Workers earned 50 cents a day for their backbreaking labor. Except for the use of explosives to blast rock and a few simple machines, men dug most of the canal by hand.
New uses of technology were needed to make the canal work. The elevation of Lake Erie is 565 feet higher than that of the Hudson River, so 83 locks had to be built. (Locks are enclosed parts of a canal equipped with gates so that the level of the water can be changed to raise or lower boats from one level to another.)
One of the most challenging sections of the canal was near Lockport, New York. Workers had to drill a two-mile channel through solid rock. Five pairs of locks were built at Lockport. Later, a traveler would write, "Here, the great Erie Canal has defied nature, and used it like a toy; lock rises upon lock, and miles are cut in the solid stone."

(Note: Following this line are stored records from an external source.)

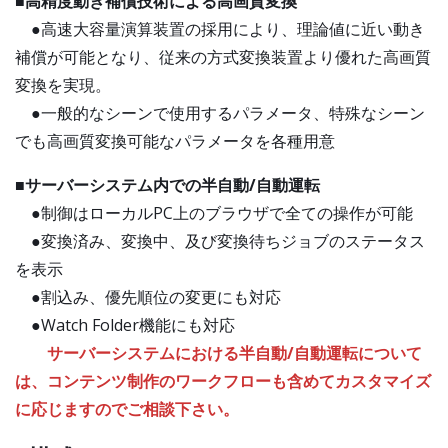
■高精度動き補償技術による高画質変換
●高速大容量演算装置の採用により、理論値に近い動き
補償が可能となり、従来の方式変換装置より優れた高画質
変換を実現。
●一般的なシーンで使用するパラメータ、特殊なシーン
でも高画質変換可能なパラメータを各種用意
■サーバーシステム内での半自動/自動運転
●制御はローカルPC上のブラウザで全ての操作が可能
●変換済み、変換中、及び変換待ちジョブのステータス
を表示
●割込み、優先順位の変更にも対応
●Watch Folder機能にも対応
サーバーシステムにおける半自動/自動運転について
は、コンテンツ制作のワークフローも含めてカスタマイズ
に応じますのでご相談下さい。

The canal was only 40 feet wide on the surface, 28 feet on the bottom, and 4 feet deep.
The Canal Opens
On October 25, 1825, the Erie Canal officially opened. A politician who spoke at the ceremony in Buffalo bragged that "New York had made the longest canal-- in the least time--with the least experience--for the least money-- and of the greatest public utility [usefulness] of any other in the world."
The Seneca Chief, the first barge to travel the entire length of the canal, left Buffalo on October 26 with Governor De Witt Clinton on board. When it arrived in New York City on November 5, in a special ceremony called the "Wedding of the Waters," Clinton poured water from Lake Erie into the Atlantic Ocean.
Low Bridge! Everybody Down!
Soon, traffic was booming on the canal. Horses and mules followed towpaths alongside the canal to pull the long, narrow barges.
In towns along the way, dozens of low bridges were built to cross the canal. The bridges helped inspire a popular song, "The Erie Canal," whose chorus warned, "Low bridge, ev'rybody down!"
Tourists from all over the world traveled the canal. Some didn't like the experience. Said author Harriet Martineau, "I would never advise ladies to travel by canal... The heat and noise, the... crowd, lying packed like herrings in a barrel, the bumping against the sides of the locks, and the hissing of water... these things are very disagreeable." Not everyone shared her low opinion. Wrote one visitor, Caroline Gilman, "Canal navigation is pleasant enough. I do not at all object to bobbing one's head down at the bridges-- it is somewhat exciting."
A Smash Success
The Erie Canal cost $7 million to build, but it paid for itself within a decade. Soon, it was earning the state about $3 million a year.
More and more people headed west by canal. A Buffalo newspaper wrote in 1832, "Several steamboats and vessels daily depart for the far west. ... Some days, near a thousand [people] depart."
Towns along the canal prospered. Utica, Syracuse, Rochester, and Buffalo grew into major cities.
New York City was drastically changed by the canal. Between 1820 and 1850, its population quadrupled. It went from being the fifth-largest U.S. port city to the nation's largest city, and its finacial center.
The Erie Canal was enlarged several times. But later, the canal faced increased competition from railroads and trucks. It slowly went into decline.
Today, the canal has a new life-- recreation. Thousands of pleasure boats use the canal each year. Visitors flock to historic sites along the canal to learn about the role it once played in our nation's history.
As historian Francis Kimball said, "The Erie Canal rubbed Aladdin's Lamp. America awoke, catching for the first time the wondrous vision of its own dimensions and power."